Tatsächlich heißt es wörtlich auf Profi Kochrezepte:

Die Nutzung des Angebots ist ausschließlich für Firmen, Gewerbetreibende, Vereine, Handwerksbetriebe, Behörden oder selbständige Freiberufler im Sinne §14 BGB zulässig. Durch Drücken des Buttons „Jetzt anmelden“ entstehen Ihnen Kosten von 238,80 Euro zzgl. Mwst pro Jahr (12 Monate zu je 19,90 Euro) bei einer Vertragslaufzeit von 2 Jahren.

Im Internet sind zahlreiche Beschwerden von Leuten zu finden, die eine Rechnung erhalten haben oder auch eine Mahnung, wie es heißt. Wie man Profi Kochrezepte möglichst schnell kündigen kann, ist ebenfalls ein Thema. Wie sieht es rechtlich aus? Muss man als Verbraucher für die Rezepte zahlen?

„Keinesfalls zahlen“, rät der Verbraucherschutz

„Problematisch ist auch, dass das Feld ‚Firma‘ bei der Anmeldung kein Pflichtfeld ist“, sagt Ralf Reichertz, Rechtsreferent der Verbraucherzentrale Thüringen. „Verbraucher sollten keinesfalls zahlen und sich nicht einschüchtern lassen“, so Herr Reichertz weiter.

In vergleichbaren Fällen ist es üblich zu bestreiten, dass überhaupt ein Vertrag zustande gekommen ist, den Vertrag wegen arglistiger Täuschung (§ 123 Abs. 1 BGB) anzufechten sowie hilfsweise fristlos zu kündigen.

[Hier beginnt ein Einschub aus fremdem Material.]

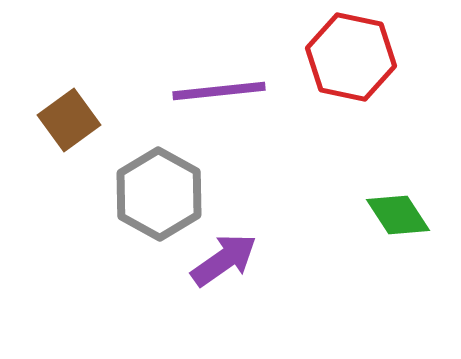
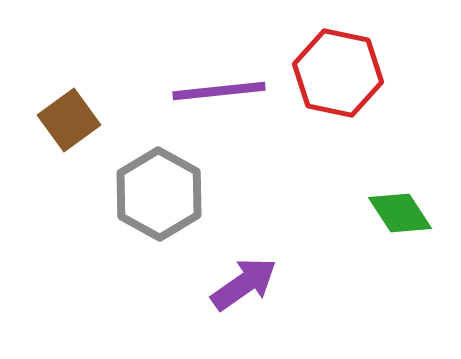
red hexagon: moved 13 px left, 16 px down
green diamond: moved 2 px right, 2 px up
purple arrow: moved 20 px right, 24 px down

Wenn mit Inkasso und Schufa gedroht wird: der Forderung sollte man ausdrücklich widersprechen, denn nur unbestrittene Forderungen dürfen bei Auskunfteien wie der SCHUFA angemeldet werden, sagen Anwälte. Allerdings muss man sich bei Profi Kochrezepte sicher jeden Fall genau anschauen, was denn genau zum Abo führte.